[jrockway]

“What he is doing would be illegal in Britain and the United States.”

Hmm, guess which two countries he is not doing this in. I am not sure how this is relevant, except to say, "oh fuck." (If you can't attack the argument, attack the person who's arguing.)

To do this while supposedly being concerned about privacy is beyond me.

Now I know for sure that I need to encrypt my calls in another way. Before this announcement, I figured it was handled for me; I didn't assume that criminals had already broken the crypto and had kept the information secret. Now I am sure they have, and that my non-encrypted calls are obviously being monitored. (I exaggerate a bit, but it's clear how this disclosure enhances my privacy.)

Not sure why the GSM folks are taking this so seriously. Computers are fast. 64-bit encryption has been unsafe for nearly a decade. Everyone knows that this was going to happen eventually.

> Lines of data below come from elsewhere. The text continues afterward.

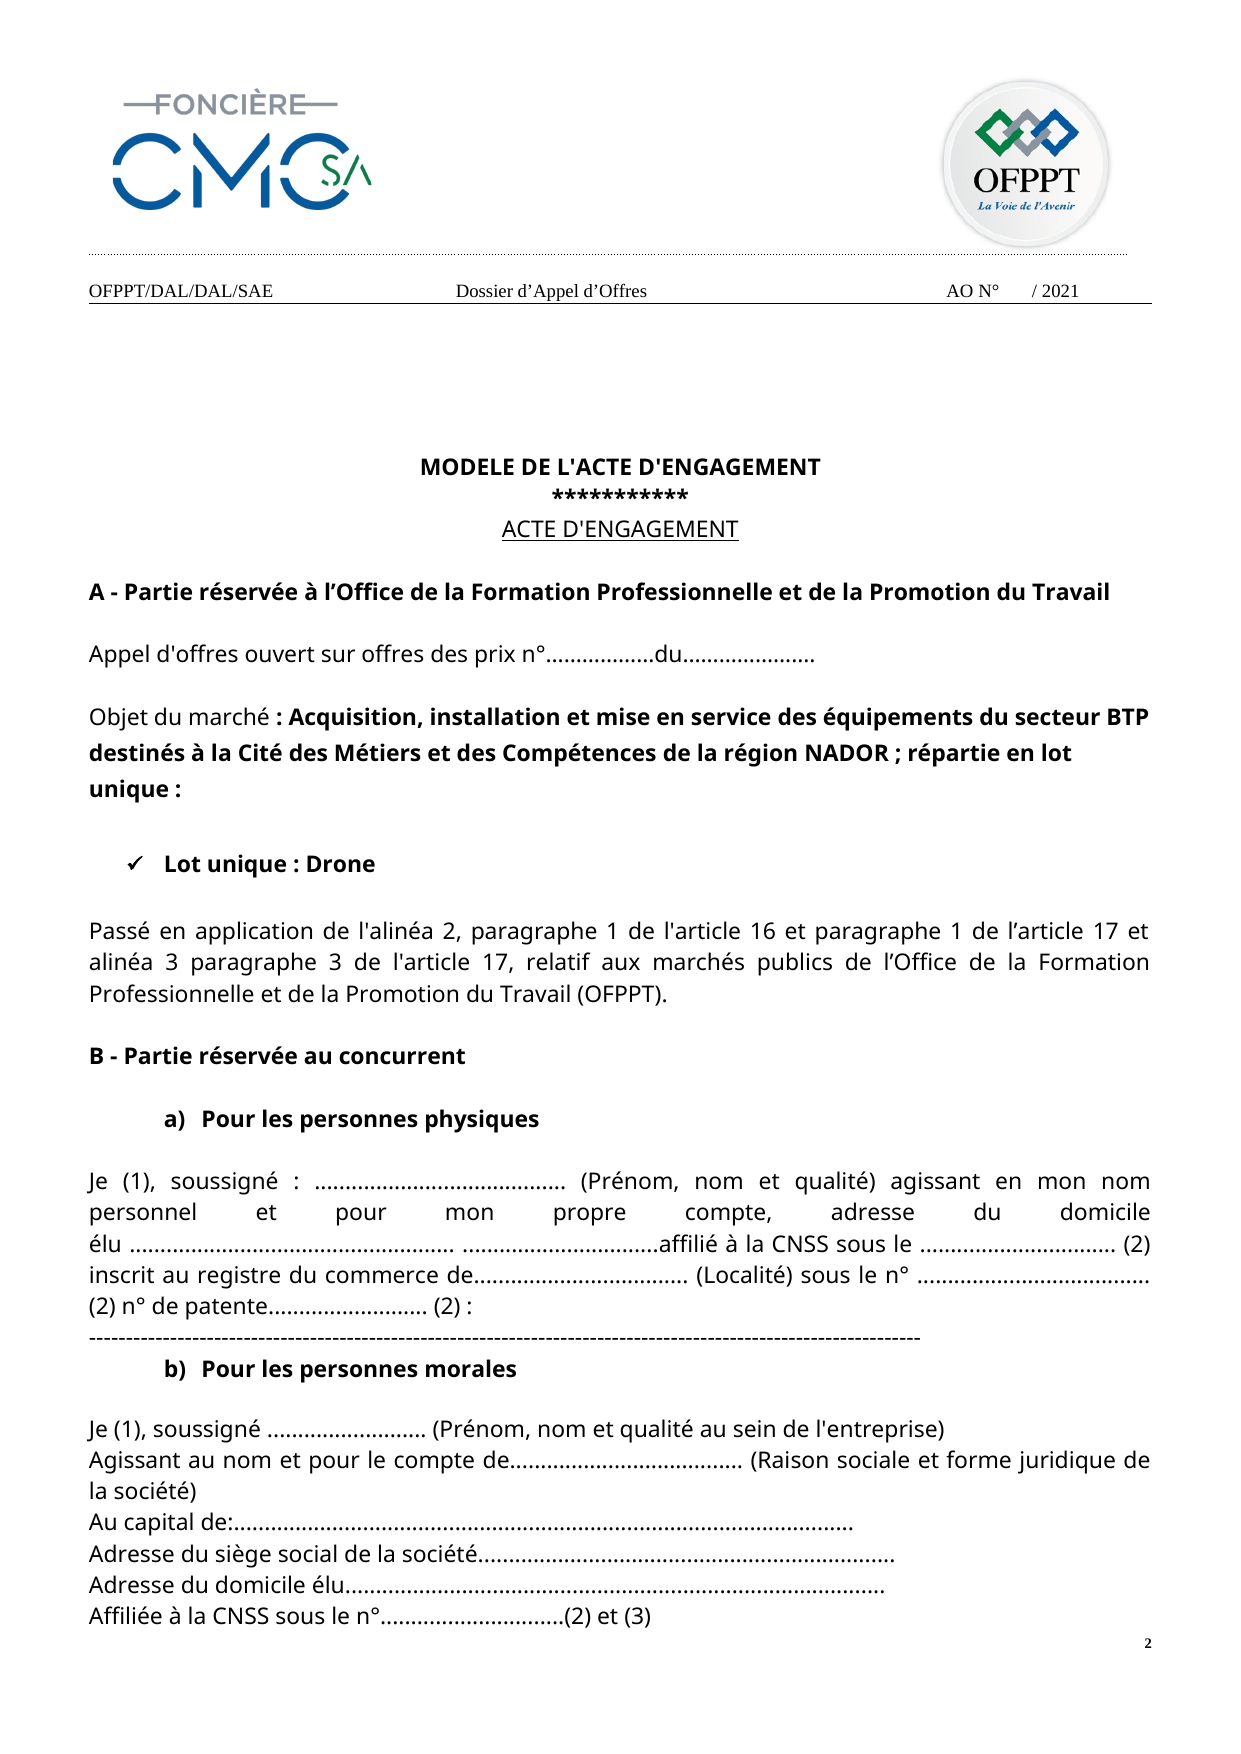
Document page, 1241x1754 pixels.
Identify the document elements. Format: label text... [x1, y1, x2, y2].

text MODELE DE L'ACTE D'ENGAGEMENT [89, 451, 1152, 482]
text Appel d'offres ouvert sur offres des prix n°………………du…………………. [89, 638, 1152, 669]
text Adresse du domicile élu........................................................................................ [89, 1569, 1152, 1600]
text Je (1), soussigné .......................... (Prénom, nom et qualité au sein de l'entreprise) [89, 1412, 1152, 1444]
text Adresse du siège social de la société.................................................................... [89, 1537, 1152, 1569]
list Lot unique : Drone [126, 848, 1152, 879]
text Au capital de:..................................................................................................... [89, 1506, 1152, 1537]
text ACTE D'ENGAGEMENT [89, 513, 1152, 544]
list Pour les personnes morales [164, 1352, 1152, 1384]
text Affiliée à la CNSS sous le n°..............................(2) et (3) [89, 1600, 1152, 1631]
text Je (1), soussigné : ......................................... (Prénom, nom et qualité) agissant en mon nom personnel et pour mon propre compte, adresse du domicile élu ..................................................... ................................affilié à la CNSS sous le ................................ (2) inscrit au registre du commerce de................................... (Localité) sous le n° ...................................... (2) n° de patente.......................... (2) : [89, 1165, 1152, 1321]
text *********** [89, 482, 1152, 513]
text B - Partie réservée au concurrent [89, 1040, 1152, 1071]
text A - Partie réservée à l’Office de la Formation Professionnelle et de la Promotion du Travail [89, 576, 1152, 607]
list Pour les personnes physiques [164, 1102, 1152, 1134]
picture [112, 88, 372, 210]
picture [935, 73, 1116, 254]
text Objet du marché : Acquisition, installation et mise en service des équipements du secteur BTP destinés à la Cité des Métiers et des Compétences de la région NADOR ; répartie en lot unique : [89, 701, 1152, 804]
text Passé en application de l'alinéa 2, paragraphe 1 de l'article 16 et paragraphe 1 de l’article 17 et alinéa 3 paragraphe 3 de l'article 17, relatif aux marchés publics de l’Office de la Formation Professionnelle et de la Promotion du Travail (OFPPT). [89, 915, 1152, 1009]
text ----------------------------------------------------------------------------------------------------------------- [89, 1321, 1152, 1352]
text Agissant au nom et pour le compte de...................................... (Raison sociale et forme juridique de la société) [89, 1444, 1152, 1506]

Edit: after reading the slides, I am really amazed by this. I remember when I was a kid and I used to listen in on cordless phones and baby monitors with my radio scanner. It was really, really interesting. The thought of sitting on the train and listening to both sides of people's cell-phone calls appeals to me in a way that I can't quite explain.

[tptacek]

In fairness, or whatever, the problem with A5/1 isn't simply that it's got a 64-bit key, but that it's a uniquely bad stream cipher prone to linear equation-style attacks and precomputation. Nate, Colin, or Bruce may smack me down for saying this, but I don't think you can apply the same attacks to, say, RC5.

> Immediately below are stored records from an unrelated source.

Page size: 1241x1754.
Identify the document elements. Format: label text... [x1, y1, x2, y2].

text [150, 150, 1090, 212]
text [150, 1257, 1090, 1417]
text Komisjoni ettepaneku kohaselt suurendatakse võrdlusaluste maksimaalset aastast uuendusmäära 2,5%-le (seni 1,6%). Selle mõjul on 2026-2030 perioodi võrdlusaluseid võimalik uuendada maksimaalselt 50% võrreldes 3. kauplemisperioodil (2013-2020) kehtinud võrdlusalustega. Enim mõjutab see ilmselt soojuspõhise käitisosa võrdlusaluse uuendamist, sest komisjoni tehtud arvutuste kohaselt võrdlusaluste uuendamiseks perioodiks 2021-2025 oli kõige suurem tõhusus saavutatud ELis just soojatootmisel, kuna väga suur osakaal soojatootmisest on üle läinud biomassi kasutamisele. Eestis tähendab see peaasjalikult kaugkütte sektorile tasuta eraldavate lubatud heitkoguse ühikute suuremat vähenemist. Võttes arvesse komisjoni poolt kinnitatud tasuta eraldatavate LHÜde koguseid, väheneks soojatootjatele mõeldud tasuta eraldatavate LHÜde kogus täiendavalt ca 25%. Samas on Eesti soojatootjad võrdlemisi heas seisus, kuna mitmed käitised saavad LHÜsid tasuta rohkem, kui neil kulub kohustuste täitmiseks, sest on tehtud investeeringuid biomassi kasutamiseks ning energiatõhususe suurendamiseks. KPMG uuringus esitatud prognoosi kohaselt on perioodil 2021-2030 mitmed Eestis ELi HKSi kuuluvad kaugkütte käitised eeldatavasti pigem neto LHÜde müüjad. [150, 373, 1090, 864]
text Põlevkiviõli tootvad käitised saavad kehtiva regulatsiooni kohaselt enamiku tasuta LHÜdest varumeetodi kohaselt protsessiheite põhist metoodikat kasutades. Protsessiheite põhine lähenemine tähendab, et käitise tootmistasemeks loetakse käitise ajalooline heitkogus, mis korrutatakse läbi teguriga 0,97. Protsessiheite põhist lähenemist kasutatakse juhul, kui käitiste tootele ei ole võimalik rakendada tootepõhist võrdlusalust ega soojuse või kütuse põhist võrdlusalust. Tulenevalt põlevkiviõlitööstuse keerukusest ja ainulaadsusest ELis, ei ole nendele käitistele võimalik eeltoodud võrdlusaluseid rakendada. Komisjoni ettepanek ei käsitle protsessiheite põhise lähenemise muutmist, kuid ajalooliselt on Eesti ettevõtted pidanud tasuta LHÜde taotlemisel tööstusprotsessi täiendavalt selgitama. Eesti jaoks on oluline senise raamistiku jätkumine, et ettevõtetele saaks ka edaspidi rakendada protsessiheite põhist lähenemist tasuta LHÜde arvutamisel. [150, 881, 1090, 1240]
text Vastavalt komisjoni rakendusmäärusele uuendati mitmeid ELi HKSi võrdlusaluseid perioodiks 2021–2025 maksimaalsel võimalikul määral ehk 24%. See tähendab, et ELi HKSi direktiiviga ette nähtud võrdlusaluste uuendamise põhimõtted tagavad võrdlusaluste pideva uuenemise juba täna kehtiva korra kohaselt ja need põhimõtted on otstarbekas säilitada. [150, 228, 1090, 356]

For roughly a decade, pretty much anyone who attended more than one local 2600 meeting got the tech demo on snooping cell phone calls --- they were analog. Everything old is new again. It's nice that encrypted digital calls were so successful that the loss of their security is major news.

[jrockway]

Yeah, you are right. The impression that I got from the NYT article was that this was "given a trace and a bunch of computers, you can get the voice data... maybe, eventually", but the impression that I get from the talk is that it is actually realtime. That requires weaknesses in the crypto that are embarrassing for anything 1980s or 1990s vintage. I don't think this attack would be feasible if they used DES instead. (I will defer to you or cperciva for that one, however :)

[siculars]

what i got from the 3c talk is that the data stream is on the order of 80MB/s (tx/rx, because they need to record the entire spectrum due to frequency modulation) and that currently they have not found a way, it seems due to lack of fpga programming skillz, to decode in real time. it seems like they are recording and then decoding some time later via their 2TB lookup table. Even with the 64bit keyspace the lookup table is 2TB because its a rainbow lookup which means that only certain values at certain intervals are stored.